SAN FRANCISCO, Dec. 6 - Oracle had a coming out party of sorts on Wednesday: It announced its dedication to focus more of its resources on capturing the life sciences market.
"Life sciences is special," Oracle CEO Larry Ellison said during a luncheon and series of talks at the OpenWorld conference here, which Oracle organized. "I think it will become the next big thing. The rate of discovery in my industry has gone down. [But] it's radically different in the life sciences industry where horizons are wide open. [There's] lots of new companies and new products. For very cold-hearted reasons we've decided to focus on life sciences."
This proclamation was intended formally to announce the creation of Oracle's very own life sciences division.
According to Jon Simmons, vice president of the new unit, Oracle, despite being one of the world's largest genomic and proteomic databases, has until recently been involved in life sciences "in stealth mode." In the future, and over the next six months in particular, the company plans to build alliances with undisclosed biotechnology companies as it works to continue developing its life sciences-specific products, which include SNP-processing tools, and market its 9i database and application server for life-science discovery.

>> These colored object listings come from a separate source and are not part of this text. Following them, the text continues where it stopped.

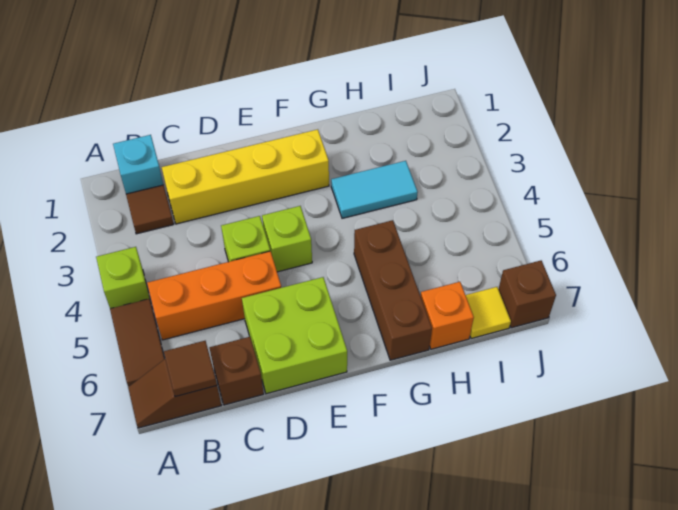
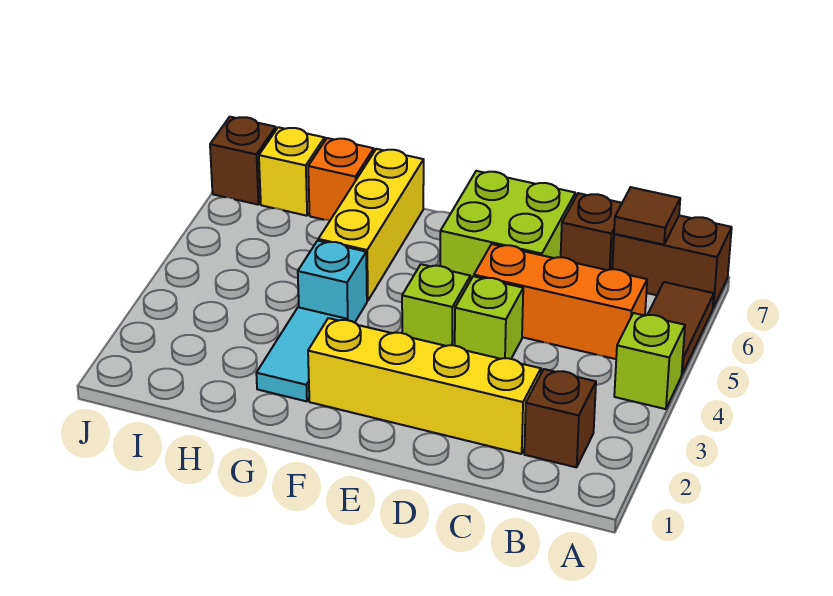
brown slope A7:B7 level 1 top B -> brown brick A7:B7 level 1
cyan brick B1 level 1 -> cyan brick G4 level 1
brown tile B2 level 1 -> brown brick B2 level 1
cyan tile G3:H3 level 1 -> cyan tile G2:G3 level 1
brown brick G5:G7 level 1 -> yellow brick G5:G7 level 1
yellow tile I7 level 1 -> yellow brick I7 level 1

But Ellison's announcement here was less a declaration than a market strategy the company has been embracing quietly for some eight years as it customized databases for industries, including the life sciences sector. Through this new division, founded in August, Oracle will be tailoring products for life sciences to help meet the tremendous rise in data while putting greater emphasis on marketing its human resources, accounting, and other "backroom-oriented" products to the company as well as government and academia. All this, said Ellison, is designed to help "scientists … focus on good science" rather than administrative tasks.
"What Oracle became very good at over the last few years is dominating emerging markets," said Simmons. "Everything we've done in the dot-com space lends itself to life sciences. The legacy of the web is at the forefront of the life sciences industry today. We have taken our skill-set and focused it on this market. It's very easy for us to turn the Oracle ship to dominate this marketplace."